# Understanding Mahler's Seventh Symphony, Introduction



## Mahlerian (Nov 27, 2012)

Understanding Mahler's Seventh Symphony

_*Introduction and Overview*_*

Composition*

The years between the composition of Mahler's Seventh Symphony and its premiere performance were some of the most turbulent in the composer's life. After finishing the composition of his grand, optimistic Eighth, the composer's daughter fell ill and died and he resigned the position at the Vienna Court Opera that had sustained him for a decade. He was to finish only two more compositions in the three years that remained: a symphonic song cycle called Das Lied von der Erde and the Ninth Symphony.

None of this, however, was on the composer's mind during the composition stage itself. The work began in the middle with the two Nachtmusik movements, numbers two and four, the former of which makes use of the distinctive militaristic rhythm of his Wunderhorn setting _Revelge_. From here he added a shadowy scherzo, a tumultuous allegro first movement that some have called the most harmonically advanced music Mahler ever wrote, and a brilliant rondo finale that echoes Wagner's _Meistersinger_ overture. All of this variety has provoked criticisms of incoherence, and the work as a whole remains to this day one of Mahler's most controversial and least appreciated.

As with the two symphonies that preceded it, the Seventh is entirely instrumental, and no program was ever provided by the composer. The name "Song of the Night" has sometimes been connected with the work, because of the Nachtmusiken and the contrast with the "blinding day" (Mahler's words) of the finale, but the work is intended as absolute music and should be taken as such regardless of associations.

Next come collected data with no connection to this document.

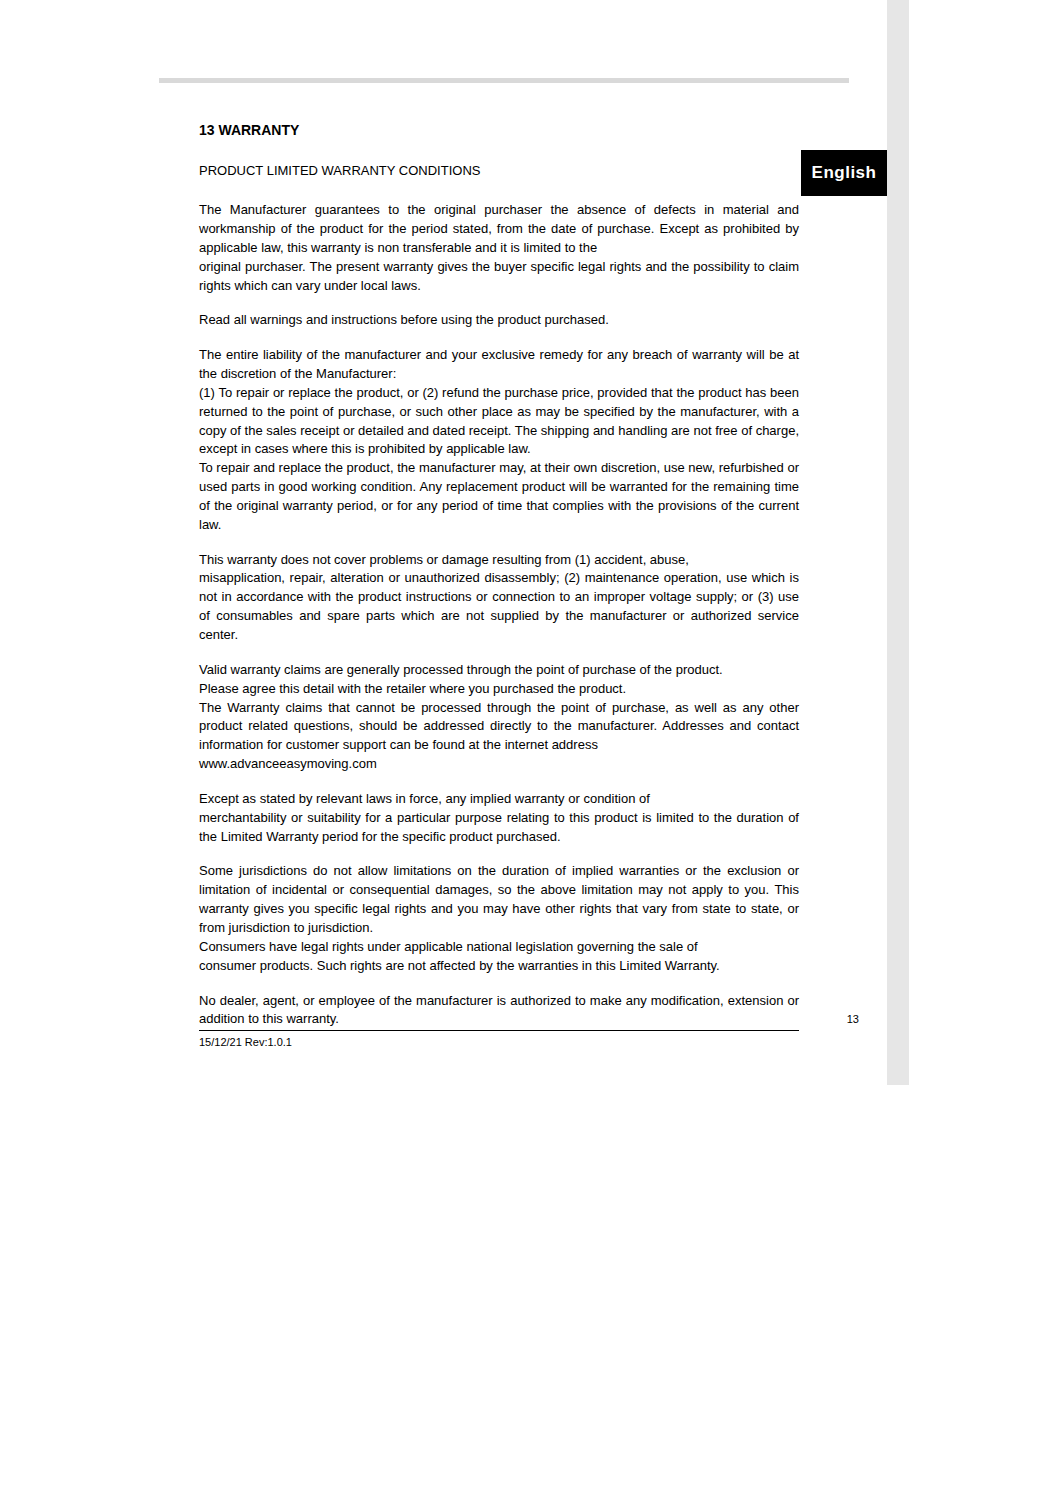English
13 WARRANTY
PRODUCT LIMITED WARRANTY CONDITIONS
The Manufacturer guarantees to the original purchaser the absence of defects in material and workmanship of the product for the period stated, from the date of purchase. Except as prohibited by applicable law, this warranty is non transferable and it is limited to the
original purchaser. The present warranty gives the buyer specific legal rights and the possibility to claim rights which can vary under local laws.
Read all warnings and instructions before using the product purchased.
The entire liability of the manufacturer and your exclusive remedy for any breach of warranty will be at the discretion of the Manufacturer:
(1) To repair or replace the product, or (2) refund the purchase price, provided that the product has been returned to the point of purchase, or such other place as may be specified by the manufacturer, with a copy of the sales receipt or detailed and dated receipt. The shipping and handling are not free of charge, except in cases where this is prohibited by applicable law.
To repair and replace the product, the manufacturer may, at their own discretion, use new, refurbished or used parts in good working condition. Any replacement product will be warranted for the remaining time of the original warranty period, or for any period of time that complies with the provisions of the current law.
This warranty does not cover problems or damage resulting from (1) accident, abuse,
misapplication, repair, alteration or unauthorized disassembly; (2) maintenance operation, use which is not in accordance with the product instructions or connection to an improper voltage supply; or (3) use of consumables and spare parts which are not supplied by the manufacturer or authorized service center.
Valid warranty claims are generally processed through the point of purchase of the product.
Please agree this detail with the retailer where you purchased the product.
The Warranty claims that cannot be processed through the point of purchase, as well as any other product related questions, should be addressed directly to the manufacturer. Addresses and contact information for customer support can be found at the internet address
www.advanceeasymoving.com
Except as stated by relevant laws in force, any implied warranty or condition of
merchantability or suitability for a particular purpose relating to this product is limited to the duration of the Limited Warranty period for the specific product purchased.
Some jurisdictions do not allow limitations on the duration of implied warranties or the exclusion or limitation of incidental or consequential damages, so the above limitation may not apply to you. This warranty gives you specific legal rights and you may have other rights that vary from state to state, or from jurisdiction to jurisdiction.
Consumers have legal rights under applicable national legislation governing the sale of
consumer products. Such rights are not affected by the warranties in this Limited Warranty.
No dealer, agent, or employee of the manufacturer is authorized to make any modification, extension or addition to this warranty.
13
15/12/21 Rev:1.0.1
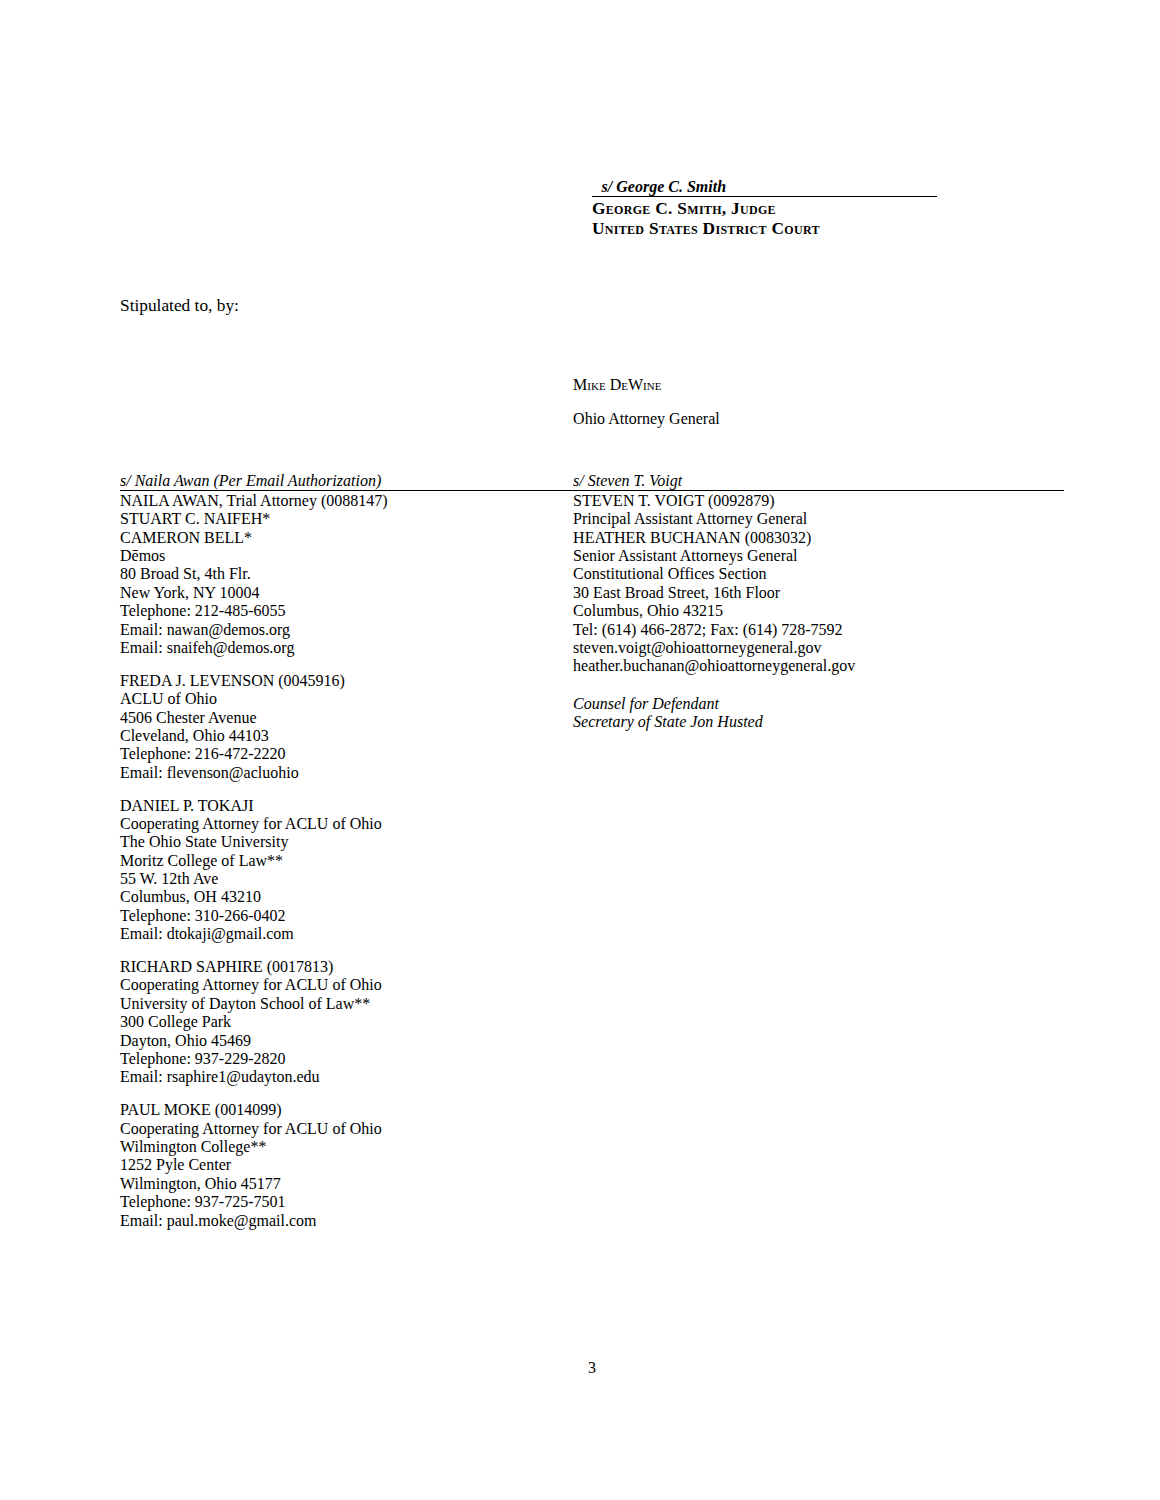s/ George C. Smith
George C. Smith, Judge
United States District Court
Stipulated to, by:
| | Mike D e Wine Ohio Attorney General |
| s/ Naila Awan (Per Email Authorization) NAILA AWAN, Trial Attorney (0088147) STUART C. NAIFEH* CAMERON BELL* Dēmos 80 Broad St, 4th Flr. New York, NY 10004 Telephone: 212-485-6055 Email: nawan@demos.org Email: snaifeh@demos.org FREDA J. LEVENSON (0045916) ACLU of Ohio 4506 Chester Avenue Cleveland, Ohio 44103 Telephone: 216-472-2220 Email: flevenson@acluohio DANIEL P. TOKAJI Cooperating Attorney for ACLU of Ohio The Ohio State University Moritz College of Law** 55 W. 12th Ave Columbus, OH 43210 Telephone: 310-266-0402 Email: dtokaji@gmail.com RICHARD SAPHIRE (0017813) Cooperating Attorney for ACLU of Ohio University of Dayton School of Law** 300 College Park Dayton, Ohio 45469 Telephone: 937-229-2820 Email: rsaphire1@udayton.edu PAUL MOKE (0014099) Cooperating Attorney for ACLU of Ohio Wilmington College** 1252 Pyle Center Wilmington, Ohio 45177 Telephone: 937-725-7501 Email: paul.moke@gmail.com | s/ Steven T. Voigt STEVEN T. VOIGT (0092879) Principal Assistant Attorney General HEATHER BUCHANAN (0083032) Senior Assistant Attorneys General Constitutional Offices Section 30 East Broad Street, 16th Floor Columbus, Ohio 43215 Tel: (614) 466-2872; Fax: (614) 728-7592 steven.voigt@ohioattorneygeneral.gov heather.buchanan@ohioattorneygeneral.gov Counsel for Defendant Secretary of State Jon Husted |
3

The _Chamber Symphony No. 1 in E major_ by Mahler's friend Arnold Schoenberg appears to be influenced by this work, though it was written before the premiere. Schoenberg particularly loved the second Nachtmusik movement, _Andante amoroso_, and a theme in the Chamber Symphony bears a strong resemblance to it.

*Form*

Mahler's Seventh Symphony is sometimes said to be in the key of E minor, though it neither begins nor ends in this key. The actual tonality of the work emphasizes the C major of the finale almost from the beginning. Like the Fifth, the work is in five movements:

I. Langsam (slow) - Allegro con fuoco. (B minor)->E minor->E major
II. Nachtmusik, Allegro moderato. C minor/major
III. Scherzo, Schattenhaft (shadowy). D minor->D major
IV. Nachtmusik, Andante amoroso. F major
V. Rondo Finale, Allegro ordinario. C major

Like the Fifth, the work is symmetrically oriented around a central scherzo, opening with a minor-key march rhythm and closing with a brilliant rondo. However, the weight of the movements is balanced very differently. The Fifth's scherzo is its longest and most complex movement, whereas the Seventh's outer movements are far more elaborate than any of the inner.

*The Orchestra*

2 piccolos, 4 flutes, 3 oboes, English horn, E-flat clarinet, 4 clarinets, bass clarinet, 3 bassoons, contrabassoon, tenorhorn, 4 horns, 3 trumpets, 3 trombones, tuba, timpani, snare drum, bass drum, cymbals, tamtam, triangle, glockenspiel, tambourine, cowbells, low bells, 2 harps, mandolin, guitar, and strings.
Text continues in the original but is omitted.